Vikas Gupta, CEO, Omniscience Capital, a Sebi-registered investment adviser, took a more nuanced position. “There are instances of bubble-like valuations in stocks like Tesla or Netflix, but this is not a generalised problem in US tech stocks,” he said. “If you compare price to cash flows, the Nasdaq 100 is actually cheaper than the Nifty 50. There is still plenty of room for them to grow. Valuations don’t even factor some of the disruptive bets of these companies. Google’s self driving cars for example can upend the automotive market,” he added.

China, meanwhile, is an outlier. It figures marginally on the Indian investor’s map but Indian mutual funds investing in it such as Edelweiss Greater China Offshore Equity Fund have delivered a strong performance (CAGR of 15.08% in the last decade). Clearly, picking the right market at the right time is vital.

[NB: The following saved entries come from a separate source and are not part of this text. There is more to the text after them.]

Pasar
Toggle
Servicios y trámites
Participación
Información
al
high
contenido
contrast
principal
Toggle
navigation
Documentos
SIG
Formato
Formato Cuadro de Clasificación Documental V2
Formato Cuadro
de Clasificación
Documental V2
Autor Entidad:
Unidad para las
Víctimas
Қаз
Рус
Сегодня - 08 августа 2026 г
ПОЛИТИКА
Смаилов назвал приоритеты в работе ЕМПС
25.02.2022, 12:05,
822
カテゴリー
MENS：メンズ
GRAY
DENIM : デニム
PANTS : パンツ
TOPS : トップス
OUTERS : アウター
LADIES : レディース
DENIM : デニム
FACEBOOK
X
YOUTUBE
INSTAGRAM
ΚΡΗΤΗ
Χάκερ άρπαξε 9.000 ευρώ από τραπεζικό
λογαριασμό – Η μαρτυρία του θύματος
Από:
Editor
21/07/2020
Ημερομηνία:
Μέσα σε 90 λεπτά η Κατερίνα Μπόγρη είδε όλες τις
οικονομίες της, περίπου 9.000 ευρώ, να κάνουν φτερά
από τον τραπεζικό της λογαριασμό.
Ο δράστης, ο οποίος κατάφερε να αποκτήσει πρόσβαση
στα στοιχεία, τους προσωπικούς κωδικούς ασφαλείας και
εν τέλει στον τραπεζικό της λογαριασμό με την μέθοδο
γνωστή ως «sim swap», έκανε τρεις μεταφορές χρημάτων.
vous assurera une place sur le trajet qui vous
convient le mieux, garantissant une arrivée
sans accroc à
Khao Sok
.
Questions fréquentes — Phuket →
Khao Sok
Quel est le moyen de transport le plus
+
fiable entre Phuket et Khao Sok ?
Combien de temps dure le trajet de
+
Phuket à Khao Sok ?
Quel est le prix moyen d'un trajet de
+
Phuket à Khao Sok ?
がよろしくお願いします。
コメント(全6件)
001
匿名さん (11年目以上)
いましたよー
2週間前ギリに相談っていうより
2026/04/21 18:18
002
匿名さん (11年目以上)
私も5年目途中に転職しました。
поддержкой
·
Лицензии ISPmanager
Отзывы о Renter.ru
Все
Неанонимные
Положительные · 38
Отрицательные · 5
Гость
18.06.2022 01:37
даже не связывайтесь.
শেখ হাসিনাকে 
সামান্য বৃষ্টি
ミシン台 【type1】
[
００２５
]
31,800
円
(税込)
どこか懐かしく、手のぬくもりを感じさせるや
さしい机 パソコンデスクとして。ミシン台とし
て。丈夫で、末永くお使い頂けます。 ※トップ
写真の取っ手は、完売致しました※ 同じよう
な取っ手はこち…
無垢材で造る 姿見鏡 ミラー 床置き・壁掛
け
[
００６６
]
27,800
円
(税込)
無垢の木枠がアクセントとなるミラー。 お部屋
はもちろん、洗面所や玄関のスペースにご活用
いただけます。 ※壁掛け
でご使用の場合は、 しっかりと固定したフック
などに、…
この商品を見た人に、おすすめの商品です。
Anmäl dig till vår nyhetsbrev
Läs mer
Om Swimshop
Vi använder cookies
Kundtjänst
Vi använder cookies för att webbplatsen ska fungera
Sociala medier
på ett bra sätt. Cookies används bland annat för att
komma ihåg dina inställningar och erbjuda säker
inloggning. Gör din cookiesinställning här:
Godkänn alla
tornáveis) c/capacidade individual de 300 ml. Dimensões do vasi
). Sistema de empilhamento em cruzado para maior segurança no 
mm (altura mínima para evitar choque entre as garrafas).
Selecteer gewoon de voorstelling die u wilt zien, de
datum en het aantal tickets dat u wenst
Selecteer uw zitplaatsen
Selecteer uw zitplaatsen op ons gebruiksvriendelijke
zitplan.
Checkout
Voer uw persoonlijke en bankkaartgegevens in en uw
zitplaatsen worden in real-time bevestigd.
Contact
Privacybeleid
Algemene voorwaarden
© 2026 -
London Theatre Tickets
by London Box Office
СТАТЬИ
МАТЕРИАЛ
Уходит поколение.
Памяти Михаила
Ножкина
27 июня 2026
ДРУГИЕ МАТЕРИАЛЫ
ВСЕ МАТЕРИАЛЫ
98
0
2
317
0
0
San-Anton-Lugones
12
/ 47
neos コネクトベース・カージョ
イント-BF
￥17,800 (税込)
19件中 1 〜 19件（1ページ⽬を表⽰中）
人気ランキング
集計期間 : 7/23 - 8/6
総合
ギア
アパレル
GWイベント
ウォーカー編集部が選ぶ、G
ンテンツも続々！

In addition, international investing operates under the glare of official disapproval, particularly when it is done through the LRS route. Apart from the recently-introduced TCS, foreign investments have to be reported every year under Schedule FA of the Income Tax returns and omissions can bring the investor under India’s stringent black money law.

In addition, foreign countries such as the US collect their own withholding tax on dividends and these need to be claimed back from India under the Double Taxation Avoidance Treaty (DTAA), adding another layer of form filing to the exercise.

To be sure, the mutual fund route does away with all these issues for Indian investors. How quickly will an industry labouring under a spate of outflows grab this opportunity?